» DESCRIPTION OF THE TASK:
From the listing below, pull out each line that includes the string "pobočka" and copy it as it appears.

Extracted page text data
● ● ● ●

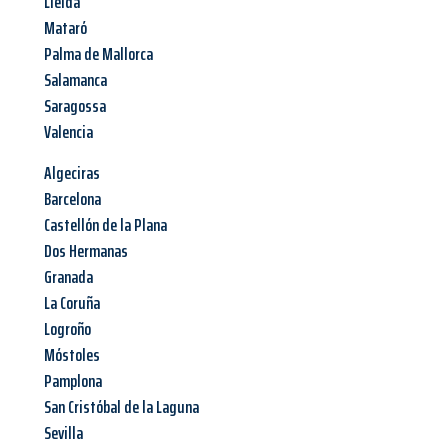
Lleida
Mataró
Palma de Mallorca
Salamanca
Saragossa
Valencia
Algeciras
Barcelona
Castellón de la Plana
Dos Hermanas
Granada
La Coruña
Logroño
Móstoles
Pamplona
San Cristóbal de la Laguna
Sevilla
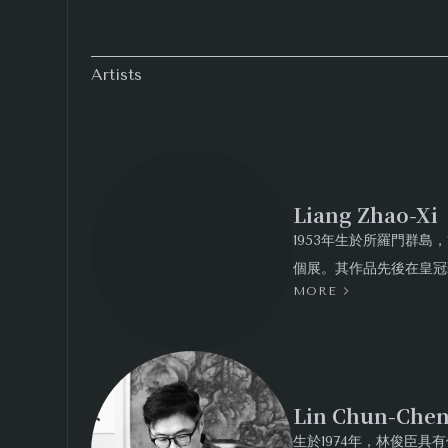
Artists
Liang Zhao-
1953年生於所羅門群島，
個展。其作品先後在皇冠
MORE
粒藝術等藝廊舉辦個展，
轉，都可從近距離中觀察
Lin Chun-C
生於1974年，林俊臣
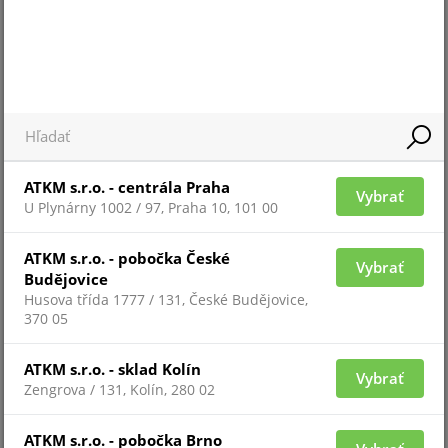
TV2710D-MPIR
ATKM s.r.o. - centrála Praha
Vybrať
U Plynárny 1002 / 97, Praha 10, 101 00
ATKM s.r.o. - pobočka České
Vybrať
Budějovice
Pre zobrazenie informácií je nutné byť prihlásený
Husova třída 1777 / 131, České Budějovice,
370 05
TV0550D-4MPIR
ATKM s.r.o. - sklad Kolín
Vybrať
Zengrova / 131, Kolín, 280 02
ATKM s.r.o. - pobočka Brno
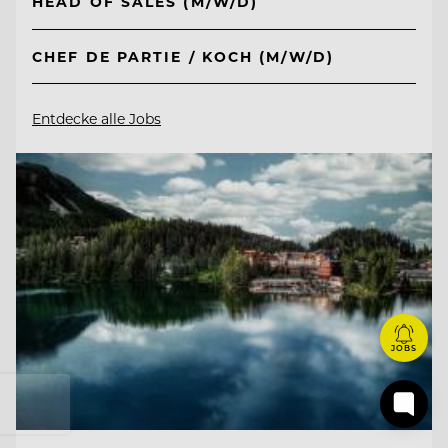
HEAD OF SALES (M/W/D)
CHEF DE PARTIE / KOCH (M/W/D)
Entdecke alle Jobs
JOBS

● ● ● ●

» TASK SOLUTION:
ATKM s.r.o. - pobočka České
ATKM s.r.o. - pobočka Brno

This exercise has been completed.